**Task statement**. An exact copy of the lines from the one containing "index mcp: (1334, 689)" through the last line below is required; include both of those lines and no others.

※

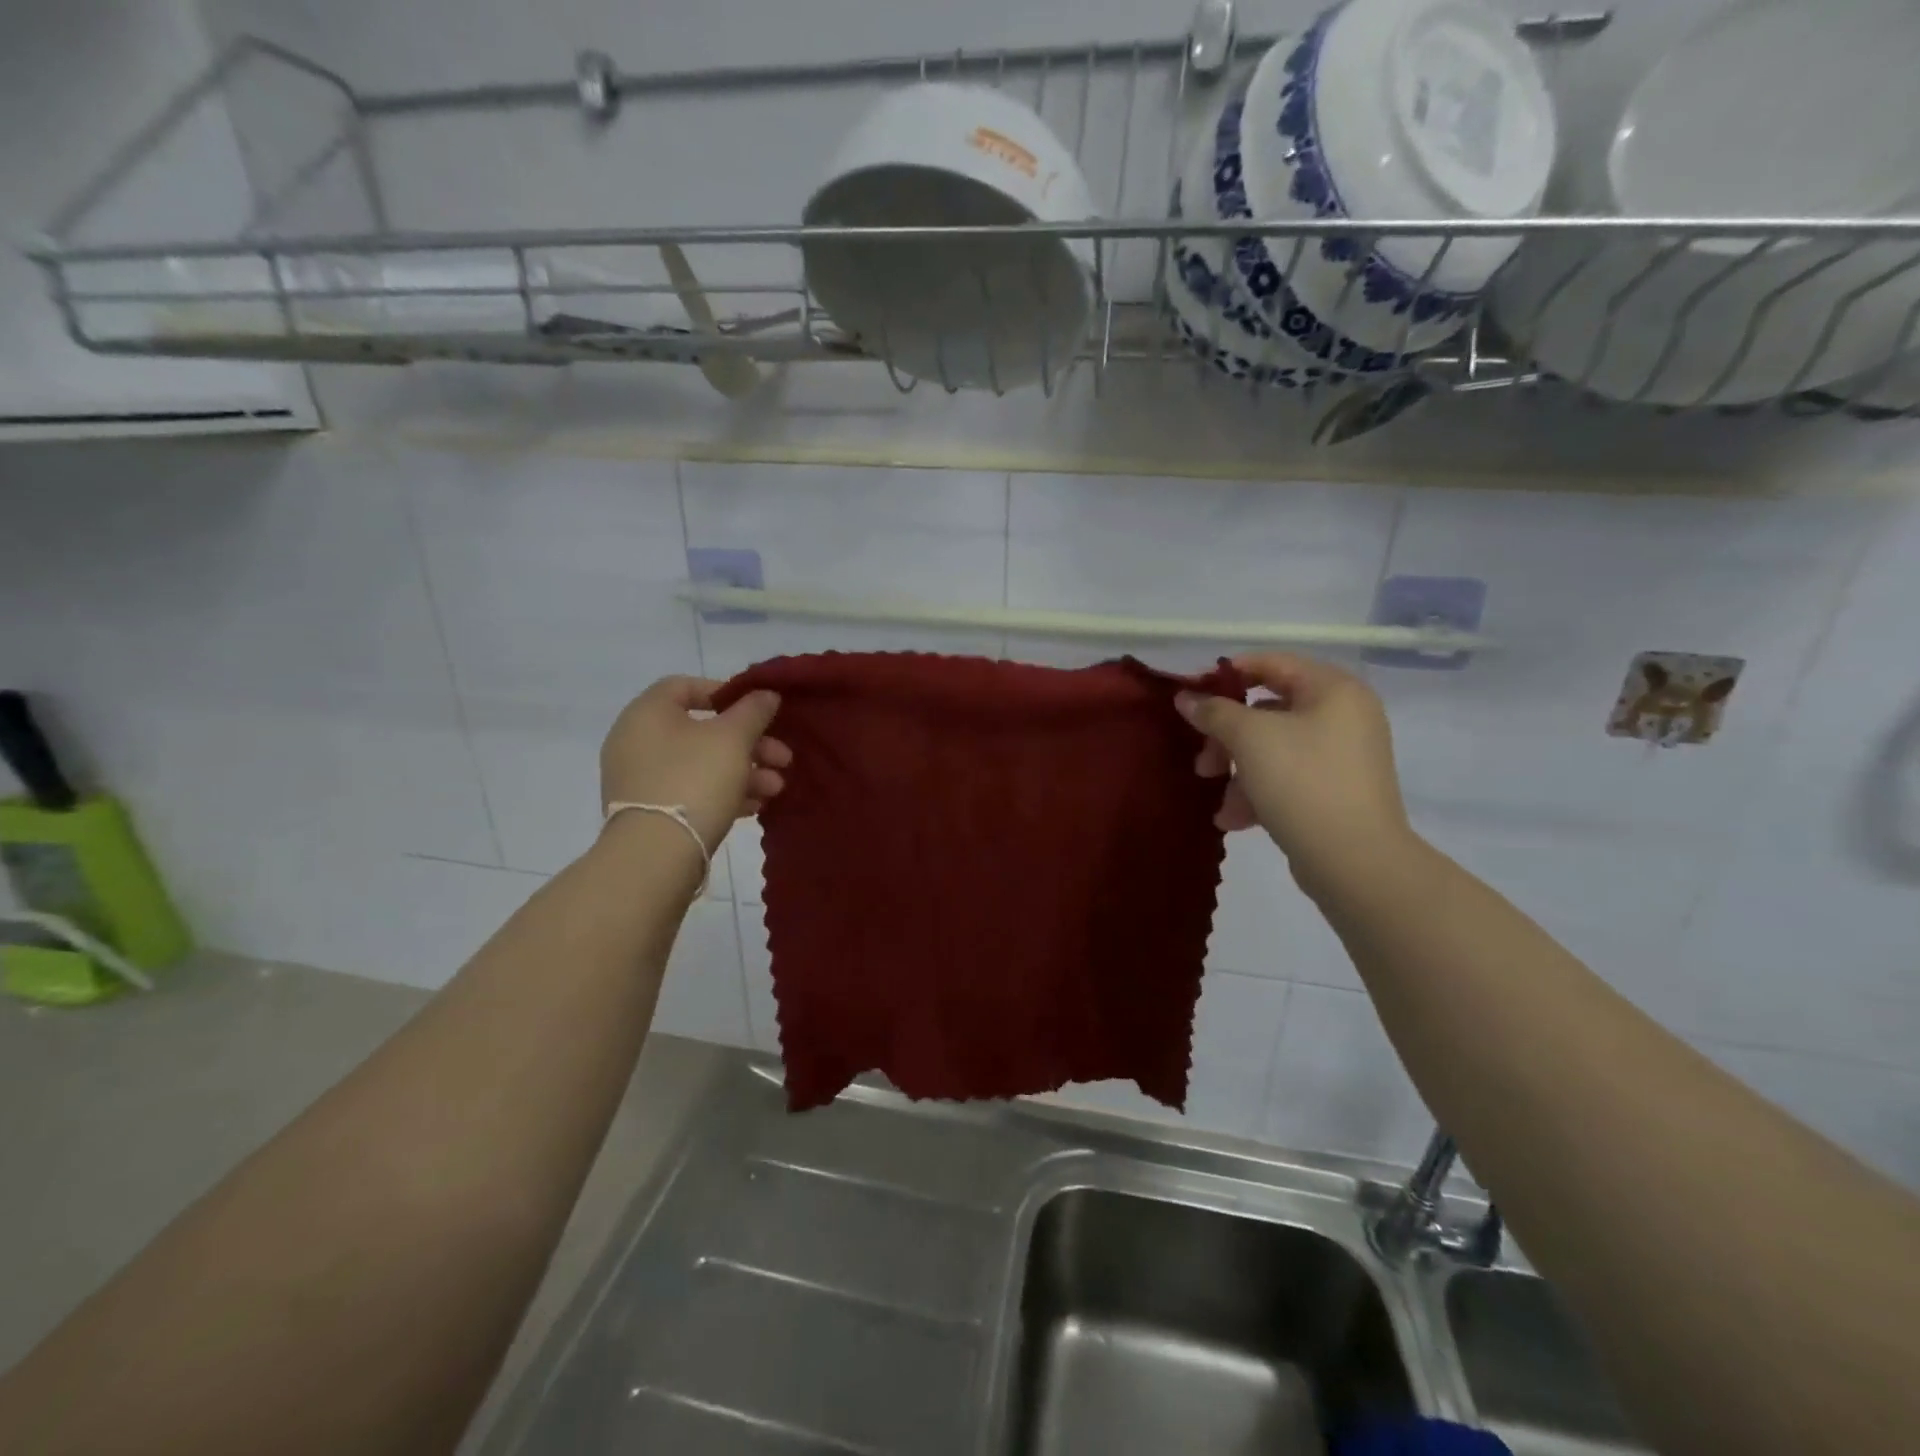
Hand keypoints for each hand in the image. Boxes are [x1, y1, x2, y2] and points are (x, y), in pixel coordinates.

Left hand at [600, 678, 790, 850]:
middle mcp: (637, 741)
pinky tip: (756, 806)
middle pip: (702, 730)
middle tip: (783, 758)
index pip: (685, 686)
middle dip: (750, 742)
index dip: (726, 693)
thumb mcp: (733, 739)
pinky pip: (693, 790)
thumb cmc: (694, 780)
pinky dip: (724, 792)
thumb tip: (766, 693)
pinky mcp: (651, 811)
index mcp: (647, 713)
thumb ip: (753, 710)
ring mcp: (641, 779)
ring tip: (776, 788)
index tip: (758, 710)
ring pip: (702, 764)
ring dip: (745, 771)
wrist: (656, 855)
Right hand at [1175, 654, 1410, 893]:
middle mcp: (1345, 715)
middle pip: (1268, 711)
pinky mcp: (1337, 791)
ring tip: (1220, 801)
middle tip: (1203, 762)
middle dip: (1227, 737)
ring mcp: (1343, 756)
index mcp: (1334, 689)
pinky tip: (1235, 820)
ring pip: (1273, 749)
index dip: (1227, 675)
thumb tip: (1186, 698)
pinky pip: (1288, 778)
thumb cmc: (1302, 781)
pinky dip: (1259, 792)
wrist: (1355, 860)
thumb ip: (1214, 712)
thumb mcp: (1249, 738)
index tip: (1191, 696)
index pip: (1272, 663)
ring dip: (1238, 771)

※

**Response to this exercise**.
index mcp: (1334, 689)
pinky tip: (1235, 820)
ring pip: (1273, 749)
index dip: (1227, 675)
thumb tip: (1186, 698)
pinky pip: (1288, 778)
thumb cmc: (1302, 781)
pinky dip: (1259, 792)
wrist: (1355, 860)
thumb ip: (1214, 712)
thumb mcp: (1249, 738)
index tip: (1191, 696)
index pip: (1272, 663)
ring dip: (1238, 771)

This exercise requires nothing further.